**Instructions for the task:**
Write out the listing beneath this instruction in its entirety, exactly as it reads.

**Records to use:**
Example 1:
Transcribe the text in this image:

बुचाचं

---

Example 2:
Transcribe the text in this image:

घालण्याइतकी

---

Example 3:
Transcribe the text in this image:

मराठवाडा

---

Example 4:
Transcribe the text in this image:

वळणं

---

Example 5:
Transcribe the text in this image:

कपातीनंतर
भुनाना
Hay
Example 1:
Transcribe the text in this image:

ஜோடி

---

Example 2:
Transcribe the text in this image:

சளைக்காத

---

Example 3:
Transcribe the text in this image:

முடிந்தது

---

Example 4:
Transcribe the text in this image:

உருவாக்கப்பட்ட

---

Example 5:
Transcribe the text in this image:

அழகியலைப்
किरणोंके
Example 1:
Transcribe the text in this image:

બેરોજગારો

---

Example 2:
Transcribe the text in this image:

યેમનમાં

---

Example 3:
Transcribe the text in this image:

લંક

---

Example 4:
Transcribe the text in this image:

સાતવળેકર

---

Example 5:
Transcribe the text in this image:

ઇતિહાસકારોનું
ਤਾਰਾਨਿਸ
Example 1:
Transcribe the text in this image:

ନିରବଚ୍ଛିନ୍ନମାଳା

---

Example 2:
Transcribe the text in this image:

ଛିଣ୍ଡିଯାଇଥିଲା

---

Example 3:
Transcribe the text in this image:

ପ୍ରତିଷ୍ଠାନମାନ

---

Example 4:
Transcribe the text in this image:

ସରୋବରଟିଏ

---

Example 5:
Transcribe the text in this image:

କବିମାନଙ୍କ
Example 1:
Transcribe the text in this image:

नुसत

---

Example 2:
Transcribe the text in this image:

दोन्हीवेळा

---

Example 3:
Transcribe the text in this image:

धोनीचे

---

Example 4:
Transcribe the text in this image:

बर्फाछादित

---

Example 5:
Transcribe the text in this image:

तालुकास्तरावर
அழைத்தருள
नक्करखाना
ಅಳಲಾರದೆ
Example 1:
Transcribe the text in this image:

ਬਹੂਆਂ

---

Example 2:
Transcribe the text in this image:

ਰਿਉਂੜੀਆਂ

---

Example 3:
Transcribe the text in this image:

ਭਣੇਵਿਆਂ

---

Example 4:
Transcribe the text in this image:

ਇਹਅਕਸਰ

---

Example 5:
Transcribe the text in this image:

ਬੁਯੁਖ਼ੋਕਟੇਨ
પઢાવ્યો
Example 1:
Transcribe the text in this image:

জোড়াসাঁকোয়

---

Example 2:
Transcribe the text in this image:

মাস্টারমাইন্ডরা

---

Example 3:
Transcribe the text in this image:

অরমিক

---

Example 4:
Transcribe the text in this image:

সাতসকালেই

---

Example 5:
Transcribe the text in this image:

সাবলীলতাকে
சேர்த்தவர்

**Completed exercise:**
Example 1:
Transcribe the text in this image:

बुचाचं

---

Example 2:
Transcribe the text in this image:

घालण्याइतकी

---

Example 3:
Transcribe the text in this image:

मराठवाडा

---

Example 4:
Transcribe the text in this image:

वळणं

---

Example 5:
Transcribe the text in this image:

कपातीनंतर
भुनाना
Hay
Example 1:
Transcribe the text in this image:

ஜோடி

---

Example 2:
Transcribe the text in this image:

சளைக்காத

---

Example 3:
Transcribe the text in this image:

முடிந்தது

---

Example 4:
Transcribe the text in this image:

உருவாக்கப்பட்ட

---

Example 5:
Transcribe the text in this image:

அழகியலைப்
किरणोंके
Example 1:
Transcribe the text in this image:

બેરોજગારો

---

Example 2:
Transcribe the text in this image:

યેમનમાં

---

Example 3:
Transcribe the text in this image:

લંક

---

Example 4:
Transcribe the text in this image:

સાતવળેકર

---

Example 5:
Transcribe the text in this image:

ઇતિહાસકારોનું
ਤਾਰਾਨਿਸ
Example 1:
Transcribe the text in this image:

ନିରବଚ୍ଛିନ୍ନମାଳା

---

Example 2:
Transcribe the text in this image:

ଛିଣ୍ଡିଯାଇଥିଲା

---

Example 3:
Transcribe the text in this image:

ପ୍ରତିଷ୍ଠାନମାନ

---

Example 4:
Transcribe the text in this image:

ସରୋବରଟିଏ

---

Example 5:
Transcribe the text in this image:

କବିମାନଙ୍କ
Example 1:
Transcribe the text in this image:

नुसत

---

Example 2:
Transcribe the text in this image:

दोन्हीवेळा

---

Example 3:
Transcribe the text in this image:

धोनीचे

---

Example 4:
Transcribe the text in this image:

बर्फाछादित

---

Example 5:
Transcribe the text in this image:

तालुकास्तरावर
அழைத்தருள
नक्करखाना
ಅಳಲಾರದೆ
Example 1:
Transcribe the text in this image:

ਬਹੂਆਂ

---

Example 2:
Transcribe the text in this image:

ਰਿਉਂੜੀਆਂ

---

Example 3:
Transcribe the text in this image:

ਭਣੇਵਿਆਂ

---

Example 4:
Transcribe the text in this image:

ਇਹਅਕਸਰ

---

Example 5:
Transcribe the text in this image:

ਬੁਯੁਖ਼ੋਕਟੇਨ
પઢાવ્યો
Example 1:
Transcribe the text in this image:

জোড়াসাঁকোয়

---

Example 2:
Transcribe the text in this image:

মাস্টারমাইন্ডরা

---

Example 3:
Transcribe the text in this image:

অরমিক

---

Example 4:
Transcribe the text in this image:

সাতসকালেই

---

Example 5:
Transcribe the text in this image:

সাবলীলতাকে
சேர்த்தவர்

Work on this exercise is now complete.